Similarly, television enjoys a lion’s share of the AdEx pie with 45 percent, and is expected to grow by 8 percent to Rs 27,378 crore from Rs 25,350 in 2016. It grew by 10 percent in 2016 over 2015. The growth this year will be fuelled by Free To Air channels adding more inventory and pure HD content gaining ground. The market will also see consolidation of nice channels, states the report.

Further, radio is expected to grow at a little over 10 percent, while it grew by 12 percent in the previous year. The growth will come once the Phase 3 rollout is completed in 2017.

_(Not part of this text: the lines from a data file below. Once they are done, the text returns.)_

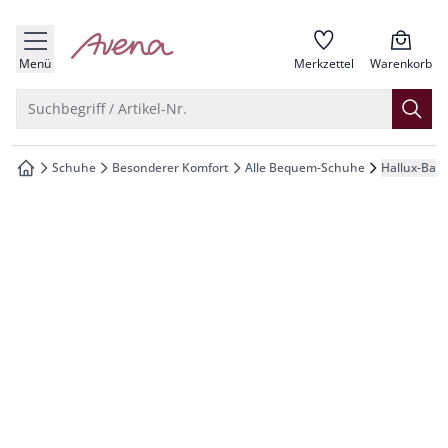
che springen
zur Startseite
vigation springen
Menü
Merkzettel
Warenkorb
inhalt springen
Suche öffnen
Suchbegriff / Artikel-Nr.
oter springen
Schuhe
Besonderer Komfort
Alle Bequem-Schuhe
Hallux-Ball
zur Startseite
hnellanmeldung springen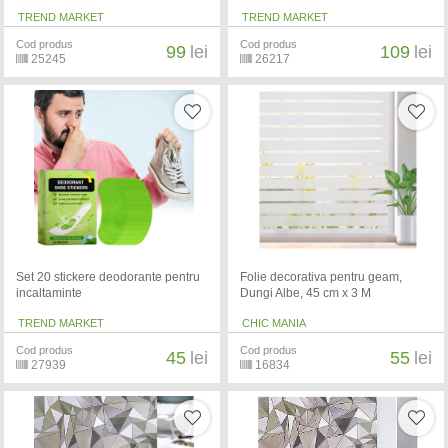
TREND MARKET
TREND MARKET
Cod produs
Cod produs
99
lei
109
lei
25245
26217
Set 20 stickere deodorante pentru
Folie decorativa pentru geam,
incaltaminte
Dungi Albe, 45 cm x 3 M
TREND MARKET
CHIC MANIA
Cod produs
Cod produs
45
lei
55
lei
27939
16834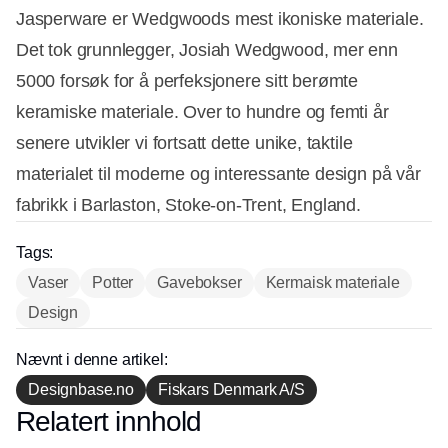
Jasperware er Wedgwoods mest ikoniske materiale.
Det tok grunnlegger, Josiah Wedgwood, mer enn
5000 forsøk for å perfeksjonere sitt berømte
keramiske materiale. Over to hundre og femti år
senere utvikler vi fortsatt dette unike, taktile
materialet til moderne og interessante design på vår
fabrikk i Barlaston, Stoke-on-Trent, England.
Tags:
Vaser
Potter
Gavebokser
Kermaisk materiale
Design
Annonce
Nævnt i denne artikel:
Designbase.no
Fiskars Denmark A/S
Relatert innhold
Annonce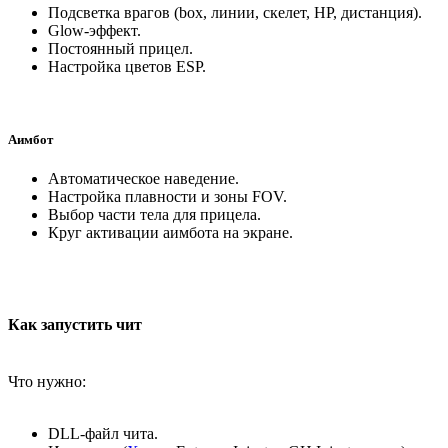
Подсветка врагов (box, линии, скелет, HP, дистанция).
Glow-эффект.
Постоянный прицел.
Настройка цветов ESP.
Аимбот
Автоматическое наведение.
Настройка плавности и зоны FOV.
Выбор части тела для прицела.
Круг активации аимбота на экране.
Как запустить чит
Что нужно:
DLL-файл чита.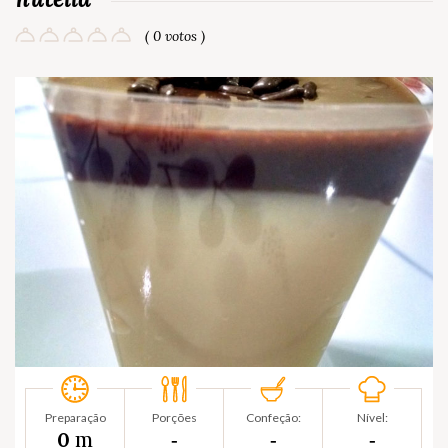
( 0 votos )
Preparação
Porções
Confeção:
Nível:
m
0
‐
‐
‐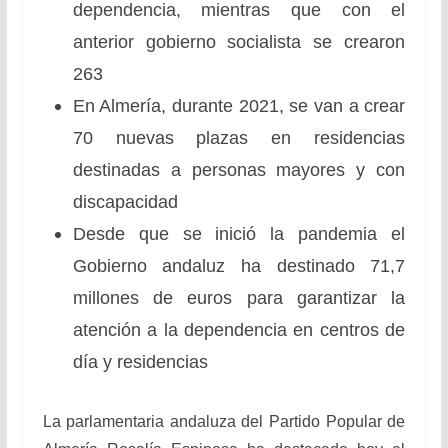
dependencia, mientras que con el
anterior gobierno socialista se crearon
263
En Almería, durante 2021, se van a crear
70 nuevas plazas en residencias
destinadas a personas mayores y con
discapacidad
Desde que se inició la pandemia el
Gobierno andaluz ha destinado 71,7
millones de euros para garantizar la
atención a la dependencia en centros de
día y residencias
La parlamentaria andaluza del Partido Popular de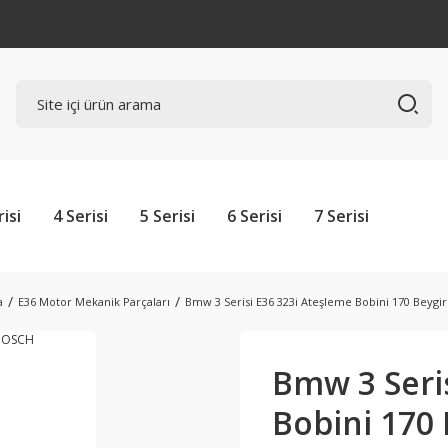
risi
4 Serisi
5 Serisi
6 Serisi
7 Serisi
a
E36 Motor Mekanik Parçaları
Bmw 3 Serisi E36 323i Ateşleme Bobini 170 Beygi
Bmw 3 Seri
Bobini 170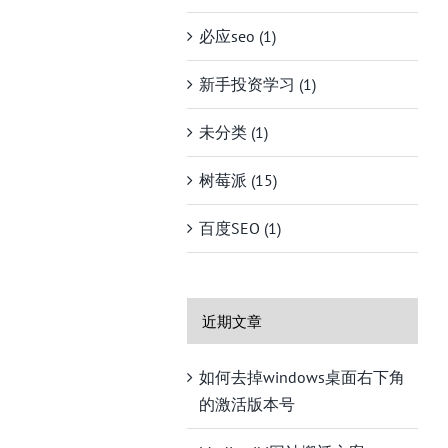
必应seo (1)
新手投资学习 (1)
未分类 (1)
树莓派 (15)
百度SEO (1)
近期文章
如何去掉windows桌面右下角
的激活版本号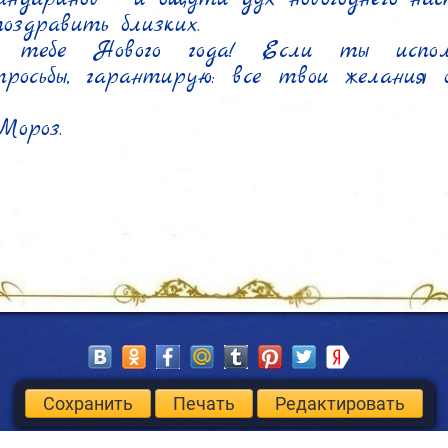
оздравить близких.

го тебе Нового года! Если ты испол
росьбы, гарантирую: все твои желания о
Мороз.
Сохранить
Печать
Редактировать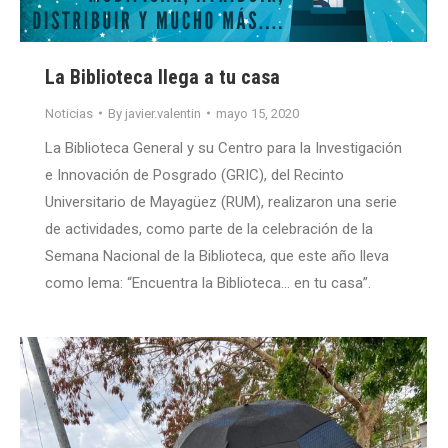
La Biblioteca llega a tu casa
Noticias
By
javier.valentin
mayo 15, 2020
La Biblioteca General y su Centro para la Investigación
e Innovación de Posgrado (GRIC), del Recinto
Universitario de Mayagüez (RUM), realizaron una serie
de actividades, como parte de la celebración de la
Semana Nacional de la Biblioteca, que este año lleva
como lema: “Encuentra la Biblioteca… en tu casa”.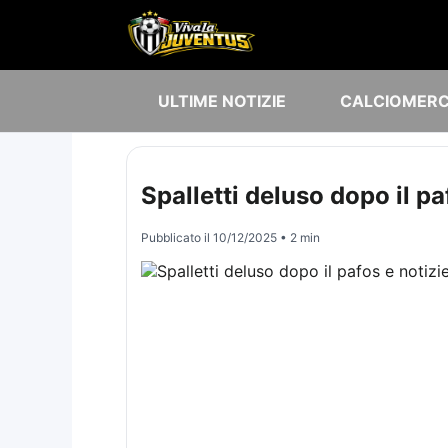
ULTIME NOTIZIE
CALCIOMER
Spalletti deluso dopo il pa
Pubblicato il
10/12/2025
• 2 min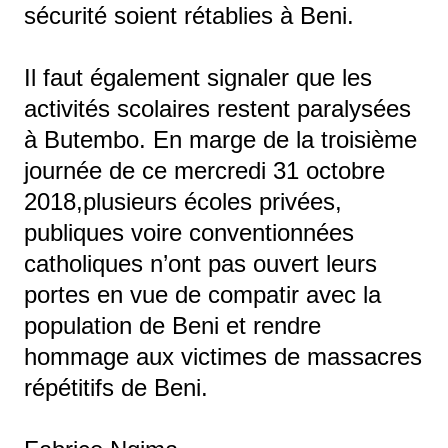
sécurité soient rétablies à Beni.
Il faut également signaler que les
activités scolaires restent paralysées
à Butembo. En marge de la troisième
journée de ce mercredi 31 octobre
2018,plusieurs écoles privées,
publiques voire conventionnées
catholiques n’ont pas ouvert leurs
portes en vue de compatir avec la
population de Beni et rendre
hommage aux victimes de massacres
répétitifs de Beni.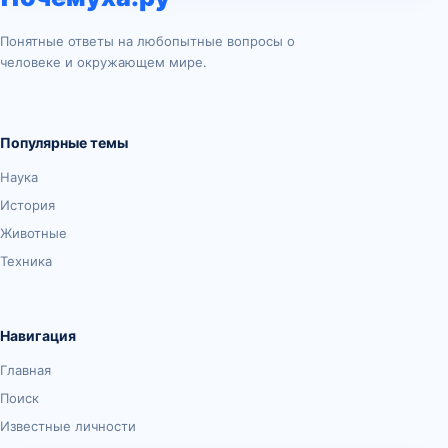
Понятные ответы на любопытные вопросы о
человеке и окружающем мире.
Популярные темы
Наука
История
Животные
Техника
Навигация
Главная
Поиск
Известные личности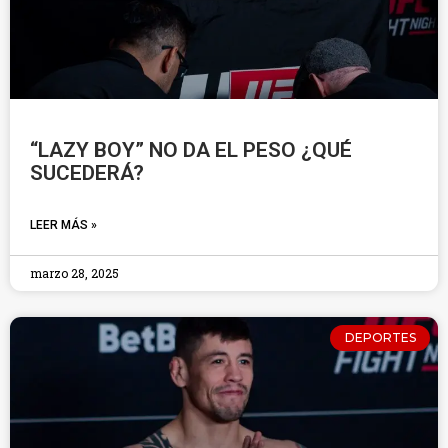
“LAZY BOY” NO DA EL PESO ¿QUÉ
SUCEDERÁ?
LEER MÁS »
marzo 28, 2025
DEPORTES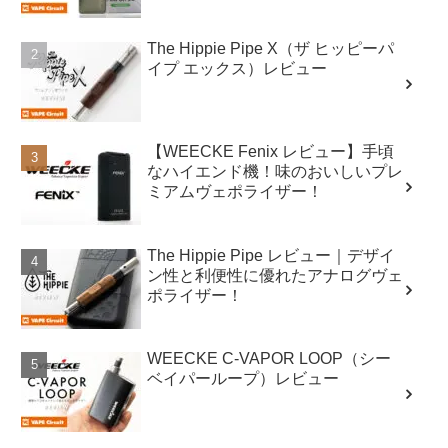
The Hippie Pipe X（ザ ヒッピーパ
イプ エックス）レビュー
【WEECKE Fenix レビュー】手頃
なハイエンド機！味のおいしいプレ
ミアムヴェポライザー！
The Hippie Pipe レビュー｜デザイ
ン性と利便性に優れたアナログヴェ
ポライザー！
WEECKE C-VAPOR LOOP（シー
ベイパーループ）レビュー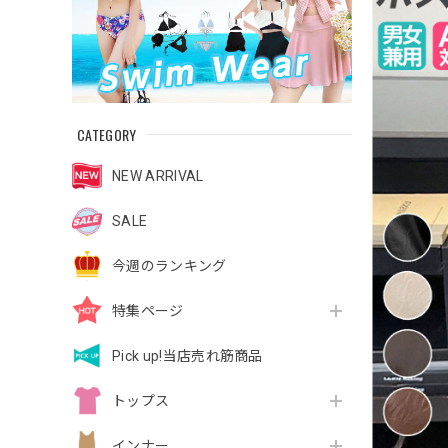
CATEGORY
NEW ARRIVAL
SALE
今週のランキング
特集ページ
Pick up!当店売れ筋商品
トップス
インナー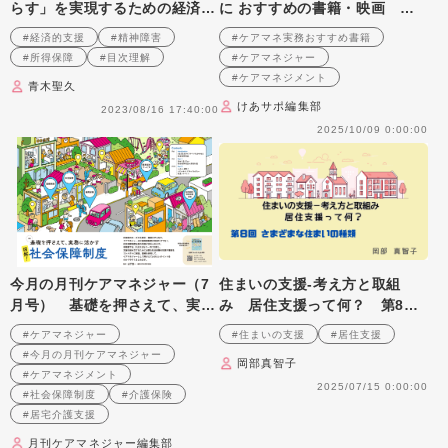
らす」を実現するための経済的
に おすすめの書籍・映画 ８
支援 第1回
選
#経済的支援
#精神障害
#ケアマネ実務おすすめ書籍
#所得保障
#目次理解
#ケアマネジャー
#ケアマネジメント
青木聖久
けあサポ編集部
2023/08/16 17:40:00
2025/10/09 0:00:00
今月の月刊ケアマネジャー（7
住まいの支援‐考え方と取組
月号） 基礎を押さえて、実務
み 居住支援って何？ 第8
に活かす 図解! 社会保障制度
回 さまざまな住まいの種類
#ケアマネジャー
#住まいの支援
#居住支援
#今月の月刊ケアマネジャー
岡部真智子
#ケアマネジメント
2025/07/15 0:00:00
#社会保障制度
#介護保険
#居宅介護支援
月刊ケアマネジャー編集部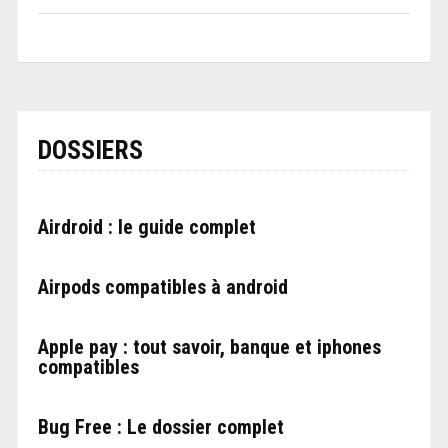
DOSSIERS
Airdroid : le guide complet
Airpods compatibles à android
Apple pay : tout savoir, banque et iphones
compatibles
Bug Free : Le dossier complet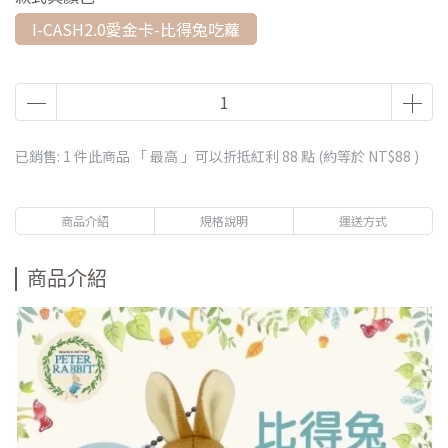
I-CASH2.0愛金卡-比得兔吃蘿
已銷售: 1 件
此商品 「 最高 」可以折抵紅利
88
點 (約等於
NT$88
)
商品介紹
規格說明
運送方式
商品介紹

Cinema advertising will grow at a high double-digit rate of 20 percent on the back of consolidation which has led to investments in infrastructure and growing acceptance of premium Indian and Hollywood content by advertisers. The medium had grown by 37 percent in 2016.

In terms of sectors contributing to AdEx, the report finds that FMCG will contribute to 27 percent of the total ad spend.

mg_93747_slide_eight_280x210.jpgSource: Group M TYNY 2017 report

The report also states that the growth rate for Indian advertising is in line with the revised GDP forecast, which is estimated to be between 6.5 to 7.5 percent, led by low interest rates, sustained urban demand and the impact of key policy reforms. Over the last seven years, AdEx to GDP growth ratio has been between 1.5-2X, and 2017 will be no exception.
2017 will witness a high emphasis on ‘viewability’ metrics and outcome-based optimisation. Ad spends will also grow on OTT platforms, as internet speeds improve and catch up TV gains ground.